Qual a posição do CONPEG quanto ao processo de desestatização da LOTEX, considerando a promessa de exclusividade na exploração do produto prometida pelo Governo ao vencedor?
Na questão da LOTEX, nós da Câmara Técnica ainda estamos numa fase de analise desse assunto. Nossos ingressos nos processos são precedidos de estudos que são encaminhados a cada procurador geral, que também consulta os governadores. Então, estamos em uma fase preliminar com relação a esse caso, ainda não temos uma posição. Há uma possibilidade de eventualmente nós entrarmos porque é uma questão conexa com essa que nós estamos na ADPS, mas, ainda não há nenhuma deliberação nesse sentido, estamos em estudos preliminares e o tema está no radar do CONPEG e da Câmara Técnica.

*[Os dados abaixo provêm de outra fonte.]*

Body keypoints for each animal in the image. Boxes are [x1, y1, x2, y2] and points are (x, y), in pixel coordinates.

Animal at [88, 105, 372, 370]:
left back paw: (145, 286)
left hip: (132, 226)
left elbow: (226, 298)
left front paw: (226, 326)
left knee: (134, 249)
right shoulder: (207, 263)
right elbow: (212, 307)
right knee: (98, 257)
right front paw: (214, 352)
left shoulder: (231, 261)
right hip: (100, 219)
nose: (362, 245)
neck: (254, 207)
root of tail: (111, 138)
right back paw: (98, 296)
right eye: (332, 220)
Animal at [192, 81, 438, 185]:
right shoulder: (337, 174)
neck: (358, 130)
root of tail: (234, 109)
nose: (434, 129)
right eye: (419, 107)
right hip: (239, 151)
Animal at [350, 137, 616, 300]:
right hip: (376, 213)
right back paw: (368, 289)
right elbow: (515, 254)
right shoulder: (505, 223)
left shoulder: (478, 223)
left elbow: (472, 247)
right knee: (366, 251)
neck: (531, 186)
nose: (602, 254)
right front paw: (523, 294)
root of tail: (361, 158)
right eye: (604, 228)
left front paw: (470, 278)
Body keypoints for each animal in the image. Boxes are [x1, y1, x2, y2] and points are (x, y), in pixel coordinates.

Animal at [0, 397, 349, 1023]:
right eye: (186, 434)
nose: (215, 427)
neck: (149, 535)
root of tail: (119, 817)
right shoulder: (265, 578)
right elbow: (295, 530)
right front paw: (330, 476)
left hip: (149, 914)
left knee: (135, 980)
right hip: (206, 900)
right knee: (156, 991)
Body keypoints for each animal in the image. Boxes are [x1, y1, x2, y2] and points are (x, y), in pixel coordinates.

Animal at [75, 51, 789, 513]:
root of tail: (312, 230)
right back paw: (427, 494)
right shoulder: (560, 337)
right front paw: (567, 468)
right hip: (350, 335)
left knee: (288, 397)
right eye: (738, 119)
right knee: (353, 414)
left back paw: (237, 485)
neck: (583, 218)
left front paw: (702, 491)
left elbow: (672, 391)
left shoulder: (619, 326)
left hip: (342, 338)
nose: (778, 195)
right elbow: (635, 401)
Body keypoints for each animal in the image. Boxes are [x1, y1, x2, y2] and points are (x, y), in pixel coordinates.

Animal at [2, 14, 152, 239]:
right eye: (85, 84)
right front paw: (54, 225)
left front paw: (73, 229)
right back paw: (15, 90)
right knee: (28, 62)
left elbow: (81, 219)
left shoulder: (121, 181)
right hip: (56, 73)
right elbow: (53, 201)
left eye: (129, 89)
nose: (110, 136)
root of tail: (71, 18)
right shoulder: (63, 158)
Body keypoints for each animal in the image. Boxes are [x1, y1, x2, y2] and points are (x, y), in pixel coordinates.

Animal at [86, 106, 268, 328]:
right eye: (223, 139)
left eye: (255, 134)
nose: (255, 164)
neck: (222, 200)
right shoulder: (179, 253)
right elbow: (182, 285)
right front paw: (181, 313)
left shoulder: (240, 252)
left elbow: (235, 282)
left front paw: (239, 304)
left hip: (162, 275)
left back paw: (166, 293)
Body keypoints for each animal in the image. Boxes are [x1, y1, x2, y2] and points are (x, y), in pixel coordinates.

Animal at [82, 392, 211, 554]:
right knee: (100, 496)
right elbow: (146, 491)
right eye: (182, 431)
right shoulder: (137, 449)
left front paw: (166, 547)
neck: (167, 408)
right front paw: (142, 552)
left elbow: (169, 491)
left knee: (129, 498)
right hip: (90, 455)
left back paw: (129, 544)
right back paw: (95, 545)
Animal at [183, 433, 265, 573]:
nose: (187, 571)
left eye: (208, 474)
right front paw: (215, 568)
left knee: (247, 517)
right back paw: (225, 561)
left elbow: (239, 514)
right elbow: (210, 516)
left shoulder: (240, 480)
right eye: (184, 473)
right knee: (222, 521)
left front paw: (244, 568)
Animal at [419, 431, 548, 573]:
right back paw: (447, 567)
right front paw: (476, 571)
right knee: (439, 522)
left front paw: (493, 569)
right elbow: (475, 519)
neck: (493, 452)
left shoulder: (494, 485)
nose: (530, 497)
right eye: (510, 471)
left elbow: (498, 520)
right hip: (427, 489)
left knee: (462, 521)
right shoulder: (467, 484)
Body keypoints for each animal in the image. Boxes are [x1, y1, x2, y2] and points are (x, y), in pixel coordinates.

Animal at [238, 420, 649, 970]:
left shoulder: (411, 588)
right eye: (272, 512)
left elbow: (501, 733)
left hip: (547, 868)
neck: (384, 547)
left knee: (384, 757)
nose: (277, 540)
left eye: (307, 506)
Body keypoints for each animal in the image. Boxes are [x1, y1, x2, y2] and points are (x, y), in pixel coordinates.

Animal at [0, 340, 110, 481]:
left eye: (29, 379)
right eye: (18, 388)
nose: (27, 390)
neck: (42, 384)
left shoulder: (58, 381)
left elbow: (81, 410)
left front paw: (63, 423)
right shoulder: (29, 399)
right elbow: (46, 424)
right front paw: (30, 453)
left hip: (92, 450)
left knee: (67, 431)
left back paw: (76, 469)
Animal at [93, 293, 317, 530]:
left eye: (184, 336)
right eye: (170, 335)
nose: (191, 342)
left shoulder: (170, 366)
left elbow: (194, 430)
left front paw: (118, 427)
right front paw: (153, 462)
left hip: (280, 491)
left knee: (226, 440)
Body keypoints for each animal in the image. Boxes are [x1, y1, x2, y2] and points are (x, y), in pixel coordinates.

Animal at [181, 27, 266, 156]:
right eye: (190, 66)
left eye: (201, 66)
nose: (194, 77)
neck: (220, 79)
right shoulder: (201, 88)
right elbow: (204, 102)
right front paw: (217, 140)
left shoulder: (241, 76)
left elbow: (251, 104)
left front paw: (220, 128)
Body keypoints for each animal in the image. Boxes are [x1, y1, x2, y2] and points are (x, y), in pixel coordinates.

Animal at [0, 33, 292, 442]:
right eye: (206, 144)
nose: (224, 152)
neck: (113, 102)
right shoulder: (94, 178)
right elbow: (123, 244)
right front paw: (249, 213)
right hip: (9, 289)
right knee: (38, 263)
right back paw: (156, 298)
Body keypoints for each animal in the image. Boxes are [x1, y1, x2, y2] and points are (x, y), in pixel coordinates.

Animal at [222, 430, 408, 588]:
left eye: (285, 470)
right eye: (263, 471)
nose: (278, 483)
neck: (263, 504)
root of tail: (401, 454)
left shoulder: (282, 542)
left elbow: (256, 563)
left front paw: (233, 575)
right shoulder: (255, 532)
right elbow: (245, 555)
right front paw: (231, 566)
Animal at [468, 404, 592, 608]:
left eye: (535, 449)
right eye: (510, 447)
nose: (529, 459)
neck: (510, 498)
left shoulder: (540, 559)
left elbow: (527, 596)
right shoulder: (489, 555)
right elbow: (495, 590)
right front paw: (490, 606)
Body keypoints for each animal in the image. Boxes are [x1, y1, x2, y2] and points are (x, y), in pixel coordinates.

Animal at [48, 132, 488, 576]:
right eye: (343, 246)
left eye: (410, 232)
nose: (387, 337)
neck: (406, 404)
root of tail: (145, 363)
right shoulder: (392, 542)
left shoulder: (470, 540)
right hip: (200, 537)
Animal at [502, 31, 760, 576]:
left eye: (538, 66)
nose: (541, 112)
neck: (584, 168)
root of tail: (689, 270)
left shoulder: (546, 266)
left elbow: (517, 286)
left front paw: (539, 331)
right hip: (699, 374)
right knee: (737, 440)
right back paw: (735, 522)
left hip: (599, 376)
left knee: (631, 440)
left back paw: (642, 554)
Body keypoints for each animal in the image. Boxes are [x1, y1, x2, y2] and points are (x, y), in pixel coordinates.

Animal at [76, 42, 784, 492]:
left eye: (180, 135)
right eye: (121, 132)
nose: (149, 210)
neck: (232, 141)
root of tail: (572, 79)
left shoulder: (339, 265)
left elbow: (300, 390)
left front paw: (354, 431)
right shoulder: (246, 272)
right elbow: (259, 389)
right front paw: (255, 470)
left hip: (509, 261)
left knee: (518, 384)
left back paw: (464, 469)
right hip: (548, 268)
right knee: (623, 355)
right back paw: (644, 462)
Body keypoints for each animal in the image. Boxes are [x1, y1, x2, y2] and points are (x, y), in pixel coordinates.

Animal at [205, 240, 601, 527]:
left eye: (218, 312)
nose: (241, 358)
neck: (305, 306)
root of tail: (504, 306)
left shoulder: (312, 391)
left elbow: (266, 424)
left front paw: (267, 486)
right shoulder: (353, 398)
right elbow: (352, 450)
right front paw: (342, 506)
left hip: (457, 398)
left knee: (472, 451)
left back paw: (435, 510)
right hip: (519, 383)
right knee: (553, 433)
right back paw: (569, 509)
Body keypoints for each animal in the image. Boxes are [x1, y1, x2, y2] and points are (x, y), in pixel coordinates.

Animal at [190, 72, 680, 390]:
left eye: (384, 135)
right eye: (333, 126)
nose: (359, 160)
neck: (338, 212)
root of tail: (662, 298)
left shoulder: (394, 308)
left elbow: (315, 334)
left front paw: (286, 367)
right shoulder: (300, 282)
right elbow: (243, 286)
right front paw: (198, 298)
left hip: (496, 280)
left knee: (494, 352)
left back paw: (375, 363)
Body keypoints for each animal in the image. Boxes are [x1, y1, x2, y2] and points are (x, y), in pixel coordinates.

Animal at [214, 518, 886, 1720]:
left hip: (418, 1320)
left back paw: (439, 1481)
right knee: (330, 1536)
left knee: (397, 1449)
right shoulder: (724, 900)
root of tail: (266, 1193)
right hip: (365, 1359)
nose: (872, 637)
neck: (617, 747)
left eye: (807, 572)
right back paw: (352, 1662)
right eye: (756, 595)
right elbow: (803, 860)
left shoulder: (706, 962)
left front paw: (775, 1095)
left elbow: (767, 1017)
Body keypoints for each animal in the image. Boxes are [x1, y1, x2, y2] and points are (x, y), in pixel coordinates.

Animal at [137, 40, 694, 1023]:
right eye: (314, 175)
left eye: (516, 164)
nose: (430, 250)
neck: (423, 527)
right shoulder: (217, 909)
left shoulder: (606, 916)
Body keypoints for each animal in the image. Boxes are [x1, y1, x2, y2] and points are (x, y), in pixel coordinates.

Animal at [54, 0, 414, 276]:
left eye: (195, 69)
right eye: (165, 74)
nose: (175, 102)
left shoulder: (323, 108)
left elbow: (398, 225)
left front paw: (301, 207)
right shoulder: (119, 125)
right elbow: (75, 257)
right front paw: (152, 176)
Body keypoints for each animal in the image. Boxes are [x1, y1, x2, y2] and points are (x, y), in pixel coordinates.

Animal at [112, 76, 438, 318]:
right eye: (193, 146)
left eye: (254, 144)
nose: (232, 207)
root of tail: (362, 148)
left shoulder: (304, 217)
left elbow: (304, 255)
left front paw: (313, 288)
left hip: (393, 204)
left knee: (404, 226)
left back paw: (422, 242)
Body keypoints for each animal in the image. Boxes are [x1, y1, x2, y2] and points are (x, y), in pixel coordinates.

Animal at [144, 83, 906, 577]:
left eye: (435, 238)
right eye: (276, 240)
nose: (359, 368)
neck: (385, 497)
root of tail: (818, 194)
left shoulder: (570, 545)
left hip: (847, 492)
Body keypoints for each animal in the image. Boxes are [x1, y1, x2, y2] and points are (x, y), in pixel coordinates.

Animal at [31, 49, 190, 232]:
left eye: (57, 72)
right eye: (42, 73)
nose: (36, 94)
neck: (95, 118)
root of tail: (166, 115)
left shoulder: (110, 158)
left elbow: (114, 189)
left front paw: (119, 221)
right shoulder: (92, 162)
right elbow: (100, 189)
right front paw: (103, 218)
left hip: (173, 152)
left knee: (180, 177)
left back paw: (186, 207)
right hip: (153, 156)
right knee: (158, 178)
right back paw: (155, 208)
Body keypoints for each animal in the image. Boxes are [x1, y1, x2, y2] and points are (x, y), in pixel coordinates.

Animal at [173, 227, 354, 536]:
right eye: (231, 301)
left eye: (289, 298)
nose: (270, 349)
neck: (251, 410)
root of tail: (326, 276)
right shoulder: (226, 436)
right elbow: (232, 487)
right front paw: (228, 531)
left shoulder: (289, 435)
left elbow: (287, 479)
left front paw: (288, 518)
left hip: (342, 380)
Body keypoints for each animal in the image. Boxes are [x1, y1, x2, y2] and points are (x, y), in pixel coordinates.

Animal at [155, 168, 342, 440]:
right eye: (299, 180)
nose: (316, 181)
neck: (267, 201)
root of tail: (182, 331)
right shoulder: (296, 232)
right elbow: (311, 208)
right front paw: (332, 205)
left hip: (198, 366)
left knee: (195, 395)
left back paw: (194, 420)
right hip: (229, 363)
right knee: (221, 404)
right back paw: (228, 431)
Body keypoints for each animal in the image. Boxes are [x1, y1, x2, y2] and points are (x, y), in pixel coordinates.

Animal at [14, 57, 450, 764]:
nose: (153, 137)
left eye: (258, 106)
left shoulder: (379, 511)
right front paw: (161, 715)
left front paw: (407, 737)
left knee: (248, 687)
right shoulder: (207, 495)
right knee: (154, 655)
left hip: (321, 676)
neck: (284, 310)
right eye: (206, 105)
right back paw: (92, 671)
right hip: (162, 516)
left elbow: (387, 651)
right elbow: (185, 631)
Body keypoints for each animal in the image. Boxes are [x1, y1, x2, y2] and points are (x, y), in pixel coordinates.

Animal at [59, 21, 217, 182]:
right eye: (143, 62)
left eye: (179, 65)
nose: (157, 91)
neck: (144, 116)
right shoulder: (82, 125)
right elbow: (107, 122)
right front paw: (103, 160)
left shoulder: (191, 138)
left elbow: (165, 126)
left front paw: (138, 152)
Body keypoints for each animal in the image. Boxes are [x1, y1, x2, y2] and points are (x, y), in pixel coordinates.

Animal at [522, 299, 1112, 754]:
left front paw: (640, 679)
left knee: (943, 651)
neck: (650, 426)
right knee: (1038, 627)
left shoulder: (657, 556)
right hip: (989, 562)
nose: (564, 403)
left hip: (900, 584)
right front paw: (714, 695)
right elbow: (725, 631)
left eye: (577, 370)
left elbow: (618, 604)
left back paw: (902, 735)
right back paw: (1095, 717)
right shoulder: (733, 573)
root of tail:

Com relação ao processo de legalização dos jogos no Brasil, qual a sua opinião sobre o atual momento da atividade após a rejeição do PL 186/2014 no Senado? Acredita que a regulamentação pode vir em breve por meio do PL 442/91 na Câmara dos Deputados?
Sobre isso, eu não vou falar pela Câmara Técnica, farei uma observação mais pessoal do assunto. Particularmente, eu vejo uma questão mais de índole moral,de fundo, do que uma questão técnica. Há muitos posicionamentos baseados em concepção de moralidade e que não sei se isso também não impede. As pessoas, às vezes saem do Brasil, vão ao Uruguai, Paraguai, para jogar; então, eu não sei se a gente estaria perdendo alguma receita com isso. Eu não sou um estudioso dessa área, mas, me parece que há uma necessidade de uma observação mais técnica e mais fria do tema. Acho que é uma questão mais moral que jurídica, de concepção de sociedade e o congresso nacional é o espaço onde essas discussões vão ocorrendo.

Eu, pessoalmente, não sou contrário; depende do que e como vai ser regulamentado. Precisaria, realmente,de um estudo mais técnico-econômica e as vezes as questões elas assumem uma postura mais de concepção moral sobre o jogo do que uma postura mais técnica. Juridicamente, não vejo, tem própria previsão da exploração dessas loterias pelos estados na constituição e não vejo nenhuma vedação no texto constitucional com relação a isso. Mas, depende realmente de muito estudo e de uma discussão mais aberta a sociedade brasileira sobre a viabilidade da regulamentação dos jogos.